**Set of tasks**
**1)** In the coil problem, replace "frame" with "hoop" from "A coil is wrapped with 474 turns?" to "mT in 31 ms.", and give that stretch of text again.
**2)** Carry on the forum thread about the coil's induced emf from the point where it stops.

**Page excerpt**
/---

A coil is wrapped with 474 turns?

Question

A coil is wrapped with 474 turns of wire on
the perimeter of a circular frame (of radius
28 cm). Each turn has the same area, equal
to that of the frame. A uniform magnetic
field is directed perpendicular to the plane of
the coil. This field changes at a constant rate
from 29 mT to 69 mT in 31 ms.
What is the magnitude of the induced E in
the coil at the instant the magnetic field has a magnitude of 51 mT? Answer in units of V

Answer 1

1) you can assume that the change in fild occur uniformly over the given period of time, therefore the field will have a magnitude of 51mT at 0.55*31ms (51 is 55% of the total increase of field).
2) find the change in magnetic flux = magnetic filed (55mT, given) * area (you know the radius of the frame!).
3) use the formula induced E = -(change in magnetic flux * n. turns) / time (calculated in 1).
this formula is a combination of Faraday's law of mangetic induction and Lenz's law.

\---

**Supplied information**
/---

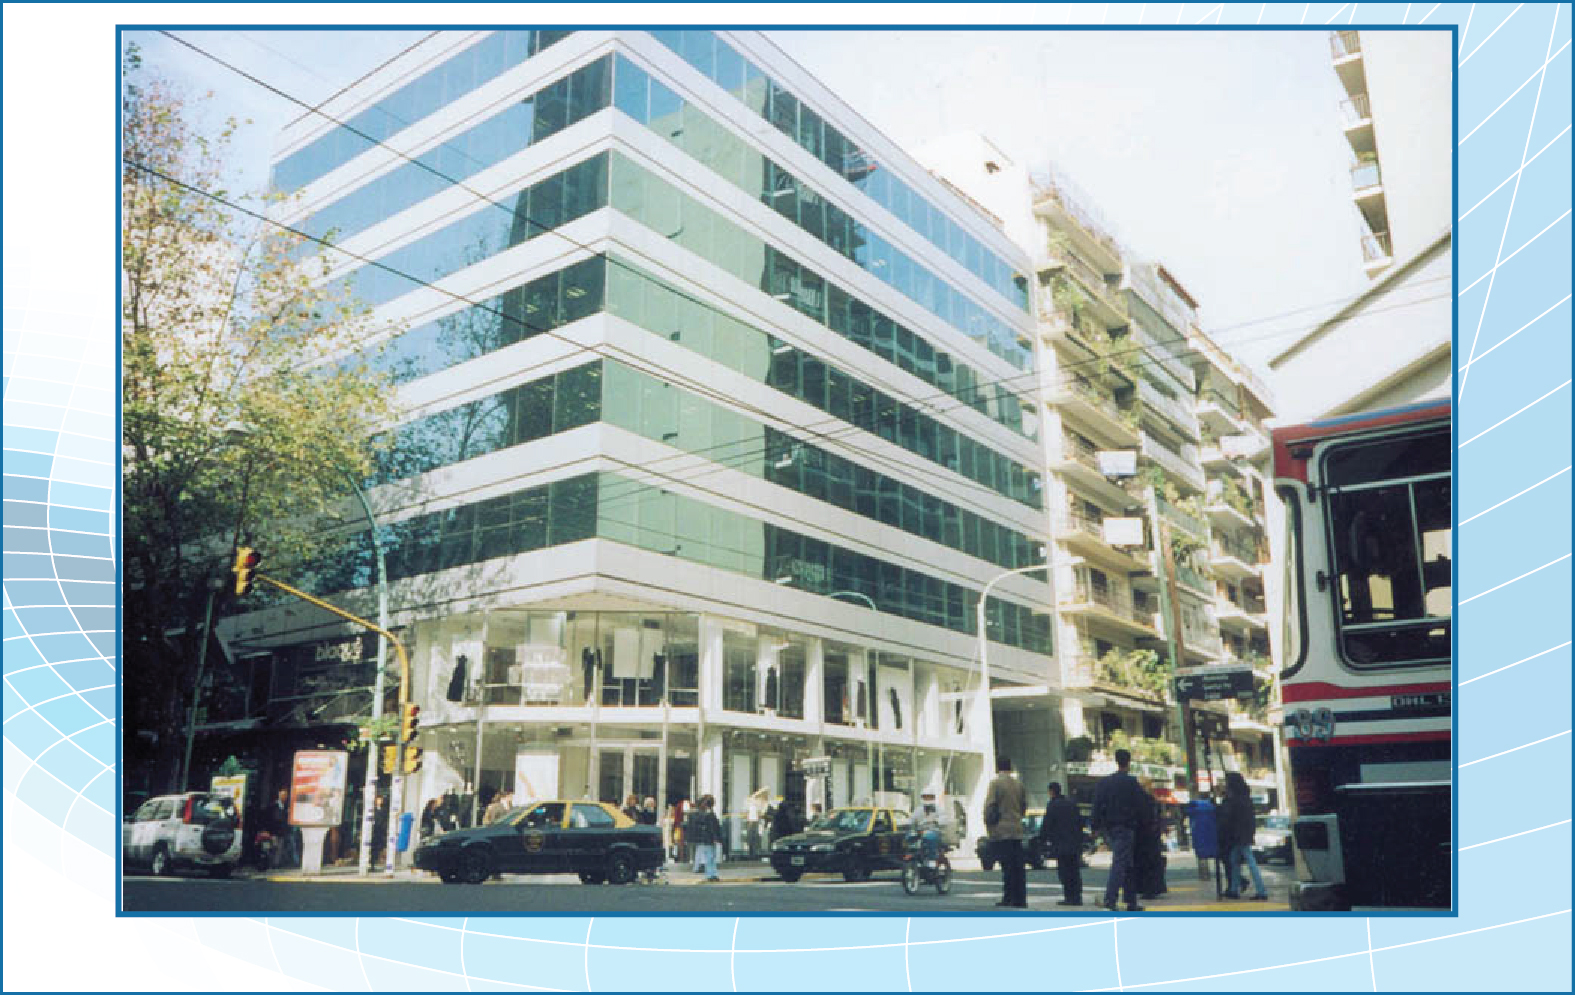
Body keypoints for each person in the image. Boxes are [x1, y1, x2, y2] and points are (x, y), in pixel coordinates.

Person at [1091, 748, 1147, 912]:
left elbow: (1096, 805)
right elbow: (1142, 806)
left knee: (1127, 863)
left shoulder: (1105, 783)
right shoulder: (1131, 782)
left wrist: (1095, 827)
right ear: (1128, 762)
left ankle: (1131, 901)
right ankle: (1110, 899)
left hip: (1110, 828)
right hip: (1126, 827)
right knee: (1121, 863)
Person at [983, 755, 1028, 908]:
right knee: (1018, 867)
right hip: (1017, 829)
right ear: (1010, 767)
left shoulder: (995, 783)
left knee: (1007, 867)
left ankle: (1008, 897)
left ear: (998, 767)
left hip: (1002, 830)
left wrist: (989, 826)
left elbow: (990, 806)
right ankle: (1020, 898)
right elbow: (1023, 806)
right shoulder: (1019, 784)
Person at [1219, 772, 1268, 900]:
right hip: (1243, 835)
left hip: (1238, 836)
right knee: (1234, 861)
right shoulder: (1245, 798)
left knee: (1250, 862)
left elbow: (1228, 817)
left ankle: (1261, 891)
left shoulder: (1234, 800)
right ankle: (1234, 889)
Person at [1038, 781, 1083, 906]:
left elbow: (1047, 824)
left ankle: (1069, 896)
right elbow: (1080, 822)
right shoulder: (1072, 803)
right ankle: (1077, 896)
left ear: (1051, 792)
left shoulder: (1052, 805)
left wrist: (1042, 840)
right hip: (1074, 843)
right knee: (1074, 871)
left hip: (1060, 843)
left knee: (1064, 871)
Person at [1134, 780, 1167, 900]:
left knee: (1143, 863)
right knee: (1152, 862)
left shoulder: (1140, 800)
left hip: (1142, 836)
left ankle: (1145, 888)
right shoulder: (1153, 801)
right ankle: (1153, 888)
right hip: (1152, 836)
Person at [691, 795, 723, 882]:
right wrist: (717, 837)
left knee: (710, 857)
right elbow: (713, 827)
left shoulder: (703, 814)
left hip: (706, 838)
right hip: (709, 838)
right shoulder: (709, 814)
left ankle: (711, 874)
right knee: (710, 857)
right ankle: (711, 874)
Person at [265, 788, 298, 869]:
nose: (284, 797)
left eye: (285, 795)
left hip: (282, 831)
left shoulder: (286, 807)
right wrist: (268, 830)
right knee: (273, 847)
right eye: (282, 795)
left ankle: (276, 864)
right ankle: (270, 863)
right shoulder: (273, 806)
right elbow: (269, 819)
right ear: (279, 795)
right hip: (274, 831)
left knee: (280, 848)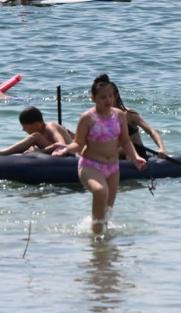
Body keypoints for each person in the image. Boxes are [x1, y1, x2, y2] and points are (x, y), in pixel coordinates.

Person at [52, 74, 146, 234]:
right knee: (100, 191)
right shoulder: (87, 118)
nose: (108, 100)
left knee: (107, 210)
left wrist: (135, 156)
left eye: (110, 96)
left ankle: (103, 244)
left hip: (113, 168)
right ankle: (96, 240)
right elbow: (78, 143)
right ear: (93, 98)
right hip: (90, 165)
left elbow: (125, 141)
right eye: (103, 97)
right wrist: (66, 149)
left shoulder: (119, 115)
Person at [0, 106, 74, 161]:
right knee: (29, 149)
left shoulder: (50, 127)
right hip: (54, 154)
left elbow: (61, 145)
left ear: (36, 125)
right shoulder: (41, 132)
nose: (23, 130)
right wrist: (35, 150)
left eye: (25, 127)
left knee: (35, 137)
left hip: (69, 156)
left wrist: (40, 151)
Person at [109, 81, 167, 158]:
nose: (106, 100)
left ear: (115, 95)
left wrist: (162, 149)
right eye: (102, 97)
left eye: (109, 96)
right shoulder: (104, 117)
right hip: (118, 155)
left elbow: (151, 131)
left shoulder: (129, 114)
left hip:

\---

**Answers given**
**1)**
A coil is wrapped with 474 turns?

Question

A coil is wrapped with 474 turns of wire on
the perimeter of a circular hoop (of radius
28 cm). Each turn has the same area, equal
to that of the hoop. A uniform magnetic
field is directed perpendicular to the plane of
the coil. This field changes at a constant rate
from 29 mT to 69 mT in 31 ms.

**2)**
hope it helps!

Answer 2

This is a direct application of Faraday's law.

E = N * d phi / dt

E is in Volts
N is the number of turns of the coil (ideally described in this problem)
phi is the magnetic flux in any cross-sectional area of the field in Webers or Tesla m^2

Since the flux is normal to the coil, the integral to convert from Teslas (B field) to Webers is a simple multiplication by the area of the coil.

E = Area * N * dB/dt

since dB/dt is a constant the voltage is the same at 29, 51, or 69 mT The rate of change is still 1290 T/s

I get 1506 volts.

And that 'sounds' reasonable based on my experience.
.